Farley told The Fully Charged Podcast that he has no plans to abandon the car.
“I don’t like to talk about the competition that much, but I run Xiaomi,” Farley told podcast host Robert Llewellyn.
“We’ve flown one from Shanghai to Chicago and I’ve been running it for six months now and I don’t want to give it up.”
Farley wrote on his X social media account: “I try to run everything we compete against. I’ve done it my whole career.”
“Specs can tell part of a story, but you have to get behind the wheel to really understand and beat the competition.”
Jason Isaac, who heads the US Energy Institute, attacked Farley.
“Jim Farley’s recent admission that he drives an electric vehicle made in China is a slap in the face to thousands of hardworking employees at Ford Motor Company,” Isaac told National Review.
“At a time when Ford is receiving billions of dollars in subsidies from American taxpayers to support domestic EV production, it is deeply troubling that the company’s chief executive would choose a Chinese product over an American vehicle that his company makes,” it added. he.
The Post has sought comment from Ford.
The Xiaomi SU7 was introduced to great fanfare in China, but the vehicle is not available for purchase in the US because the federal government has imposed a 100% tariff on electric vehicles made in China, making them prohibitively expensive for to be imported.
Xiaomi’s vehicle also does not meet regulatory safety standards required of all cars, while its charging specifications make it incompatible with the US system.
The Beijing-based company, which Farley referred to as the “Apple of China” and said to have a market capitalization of between $82 billion and $83 billion, has been unable to break into the U.S. market due to various restrictions placed on Chinese technology.
Farley gushed about Xiaomi, calling it an “industry giant” and a “consumer brand that’s much stronger than the car companies.”
In 2021, the Biden administration removed Xiaomi from a government blacklist of companies feared to have ties to the Chinese military.
The Biden administration and Congress have tried to prevent American companies from investing in Chinese firms that allegedly help the country’s military gain a technological edge over American forces.

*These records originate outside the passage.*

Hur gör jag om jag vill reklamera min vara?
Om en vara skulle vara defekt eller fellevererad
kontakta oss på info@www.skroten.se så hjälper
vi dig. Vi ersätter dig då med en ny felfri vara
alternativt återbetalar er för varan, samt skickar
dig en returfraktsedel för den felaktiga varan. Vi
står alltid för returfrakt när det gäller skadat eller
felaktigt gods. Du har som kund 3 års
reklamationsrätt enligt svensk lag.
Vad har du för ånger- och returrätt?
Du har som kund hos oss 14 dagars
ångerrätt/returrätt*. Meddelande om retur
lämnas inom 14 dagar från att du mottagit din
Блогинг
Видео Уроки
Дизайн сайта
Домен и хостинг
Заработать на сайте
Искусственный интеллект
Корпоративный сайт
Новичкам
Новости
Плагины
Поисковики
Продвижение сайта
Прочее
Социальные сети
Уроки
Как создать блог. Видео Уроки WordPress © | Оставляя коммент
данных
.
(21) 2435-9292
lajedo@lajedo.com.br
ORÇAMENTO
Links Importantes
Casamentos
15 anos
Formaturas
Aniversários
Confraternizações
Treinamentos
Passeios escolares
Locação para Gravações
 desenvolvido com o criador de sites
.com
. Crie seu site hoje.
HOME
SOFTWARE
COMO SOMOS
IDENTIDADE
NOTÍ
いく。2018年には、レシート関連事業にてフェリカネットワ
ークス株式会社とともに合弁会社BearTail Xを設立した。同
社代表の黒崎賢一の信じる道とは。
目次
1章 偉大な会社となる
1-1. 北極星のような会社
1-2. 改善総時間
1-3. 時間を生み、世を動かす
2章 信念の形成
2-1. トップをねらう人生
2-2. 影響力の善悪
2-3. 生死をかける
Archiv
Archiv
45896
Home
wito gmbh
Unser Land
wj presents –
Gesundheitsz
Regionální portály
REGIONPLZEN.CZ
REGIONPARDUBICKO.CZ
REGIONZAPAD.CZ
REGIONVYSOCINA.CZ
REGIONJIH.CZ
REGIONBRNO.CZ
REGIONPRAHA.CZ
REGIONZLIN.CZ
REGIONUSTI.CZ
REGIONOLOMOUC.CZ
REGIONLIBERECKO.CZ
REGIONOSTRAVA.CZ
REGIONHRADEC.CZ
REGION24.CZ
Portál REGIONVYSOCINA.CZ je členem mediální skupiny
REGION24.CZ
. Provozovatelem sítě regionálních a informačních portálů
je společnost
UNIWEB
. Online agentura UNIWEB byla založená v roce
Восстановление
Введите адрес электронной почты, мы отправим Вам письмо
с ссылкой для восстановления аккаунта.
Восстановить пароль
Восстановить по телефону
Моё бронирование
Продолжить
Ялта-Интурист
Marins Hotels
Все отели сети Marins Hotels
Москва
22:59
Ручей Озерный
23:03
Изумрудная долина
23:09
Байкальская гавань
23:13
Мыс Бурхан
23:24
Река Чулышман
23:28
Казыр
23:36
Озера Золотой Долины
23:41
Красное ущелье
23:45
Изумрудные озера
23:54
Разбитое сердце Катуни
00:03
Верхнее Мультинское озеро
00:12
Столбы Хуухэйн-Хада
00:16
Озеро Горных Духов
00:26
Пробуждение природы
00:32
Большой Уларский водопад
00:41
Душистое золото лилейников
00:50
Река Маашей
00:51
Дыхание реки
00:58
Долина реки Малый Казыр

Elon Musk, the CEO of Tesla, has stated in the past that he opposes tariffs on electric vehicles made in China – although he has also said that without trade barriers, Chinese automakers would “destroy” their global rivals.
The world’s largest electric vehicle maker is BYD, the Chinese automaker that counts Warren Buffett among its investors.
Chinese car companies were “the most competitive” and “will have significant success outside of China, depending on what kind of tariffs or trade barriers,” Musk told investors in January.